KUTSAL ALANLARIN YANSIMASI
Pompeii’nin 1 km kuzeyinde bir öbür villa, Publius Fannius Synistor Villası’dır. Villa, kent dışında yaşayan aristokrat aile ömrünü dokümanlar. Mesken, villa olarak tanımlansa da bir kısmı çiftlik meskeni olarak kullanılmıştır. Bu meskenlerin, Romalı senatörlerin Roma klasik kıymetlerine bağlı ömür usulünü benimsediklerini söylemelerine karşın meskenlerde gözlenen Helenistik tarzda iç dekorasyon, yeme üniteleri ve entelektüel üslup hayatın ve felsefi telaffuzun merkezleri olmalarıdır.
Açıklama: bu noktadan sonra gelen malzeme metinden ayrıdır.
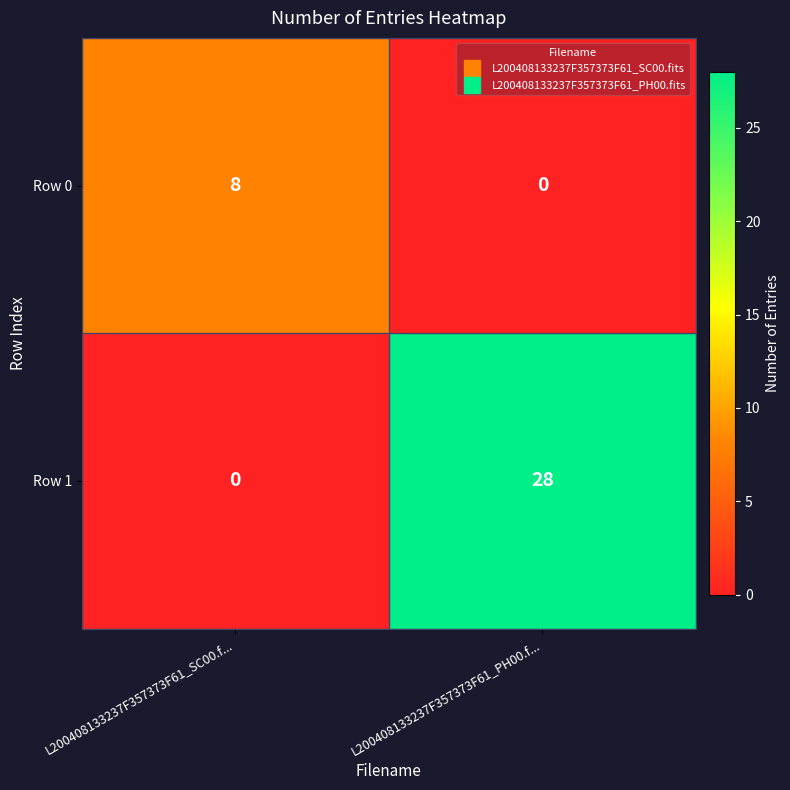

Reading left to right, transcribe all the data shown in this chart.

Row 0: 8	0
Row 1: 0	28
Avlulu ve bahçeli mesken mimarisi Yunan gymnasiumunun ve kutsal alanlarının yansıması olarak görülür. Ailenin özel koleksiyonu olan heykeltıraşlık yapıtlarının (Yunan filozoflarının büstleri) ayrıyeten satyr, nümfe heykellerinin de sergilendiği bu meskenlerde kentli olan sahibin kırsal hayatla da bütünleşmiş zevkleri görülür. Villanın sütunlu avluya açılan kısmında yer alan duvar fotoğrafında gözlenen boğa başı, defne yaprakları ve meyvelerden oluşan girland, duvarın mermer taklidi imajı; Roma periyodu 2. Duvar Resmi Stili’ndedir. Fotoğrafta görülen bahçe ile ilişkilendirilen yapı, meskenin sokağa açılan kapısı, kapı girişinde konsollar içinde defne bitkisi fotoğrafları, yatak odasının batı ve doğu duvarına yapılmış fotoğraflar, kuzey duvarda bahçeye çıkışta bir mağara, onun üstünde zirve ve mor üzüm salkımlarının resmedilmesi kırsal hayat öğeleridir.
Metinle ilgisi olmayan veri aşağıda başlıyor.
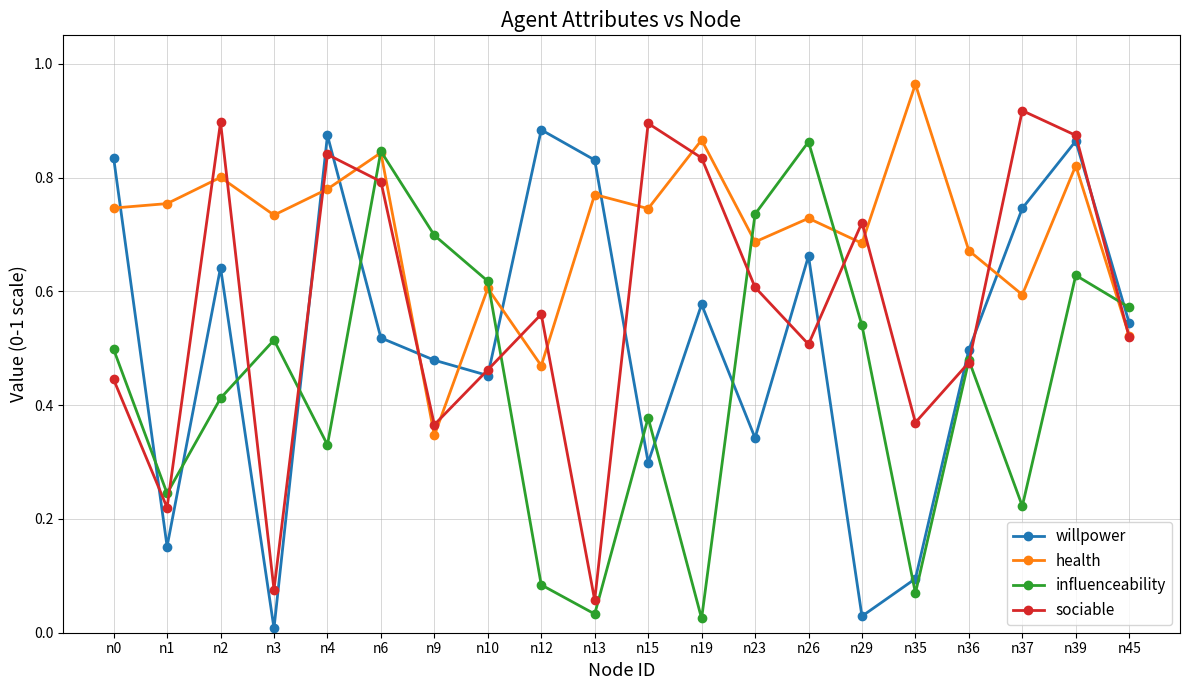

Which series has the largest total across all categories?

health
Roma bahçelerinde bugün olduğu üzere özel bitkileri saksılara diken ve budayarak bitkilere hal veren, bahçelere bakım yapan bahçıvanlardan kelam edilebilir. Tiberius Claudius Turiscus, “topiarii” yani, “bitkilere özel formlar veren kişi” özgürlüğünü bu işi yaparak satın almış köle olarak bahçıvanlık sanatının da birinci bilinen isimlerindendir.
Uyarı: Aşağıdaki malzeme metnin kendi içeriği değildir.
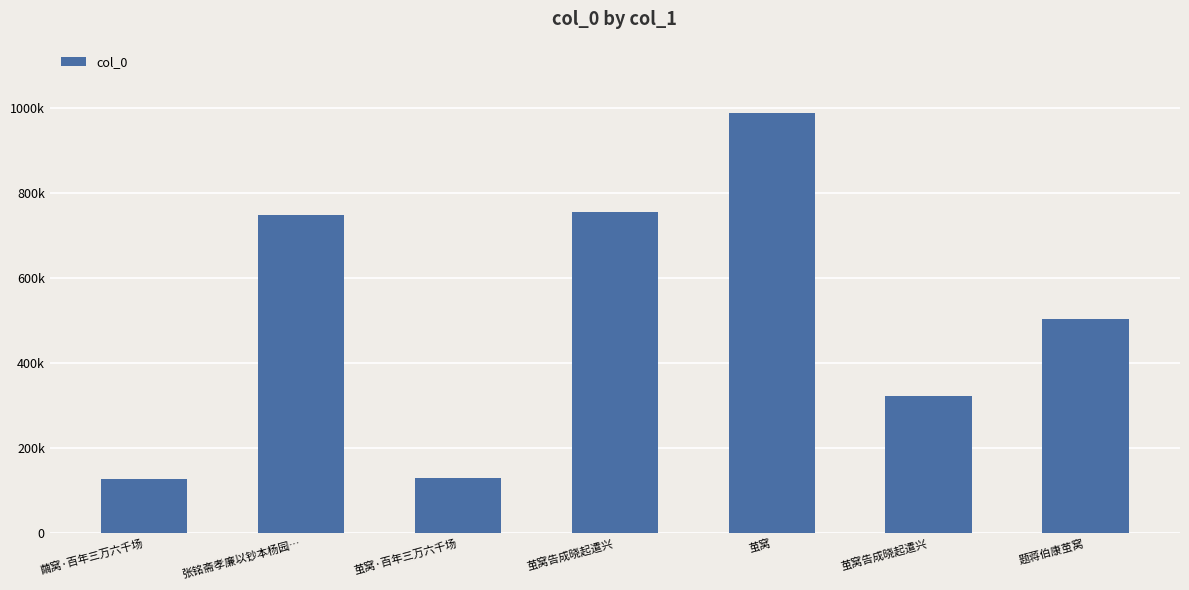

Does the chart contain any negative values?

No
Yoğun nüfus artışı nedeniyle MS 2’inci yüzyılda yapılan çok katlı yapıların inşasında yeni peyzaj özellikleri hâkimdir. MS 315’te insulanın (çok katlı yapı) yerleştirilmesiyle ilgili değişiklikler yapıldığı görülür. Bu periyotta Roma kentinde 44,850 insula ve 1781 konut kayıtlıdır. Ostia, Roma’nın Akdeniz’e açılan liman kenti olarak Roma Periyodu çok katlı meskenleri konusunda değerli bilgiler sunar. Ostia’da Insula of Diana diye bilinen yapı her iki sokağa da bakan pozisyonuyla tüm adayı kaplayacak halde tasarlanmıştır. Nüfus artışına bağlı gelişen bu üslup bitişik kent konutları bilhassa MS 2’inci yüzyılda Ostia örneğinde olduğu üzere alt katta dükkân, üst kat konut olarak tasarlanmıştır.
Hadrian Dönemi’ne tarihlenen Dipinti Konutu ise geniş bahçesi ile dikkati çeker. Çok katlı yapıların küçük hayat ünitelerine bölünmesi yasal nedenlerle olmuş, hayat üniteleri işlevsel hâle getirilmiş, böylelikle alanların kiraya verilme talihi artmıştır. Her daire yaklaşık 239 metrekaredir. Yapı, caddeye açılan tarafta sahip olduğu dükkânları ve üst kata ulaşan merdivenleri ile günümüz çok katlı ve bahçeli konut kavramının birincilerini oluşturur. Roma Dönemi’nde mesken ve bahçe kavramı yalnızca yaşama ünitesi ve peyzaj tasarımı olarak düşünülmemelidir. Konut ve bahçe çoğunlukla İmparator yahut sahibi olduğu kişinin güç erkini göstermesi, farklı coğrafyalara seyahatlerinden getirdiği bitkileri kendi bahçesinde yetiştirmesi ile kolonyal bir güdüyü de barındırır.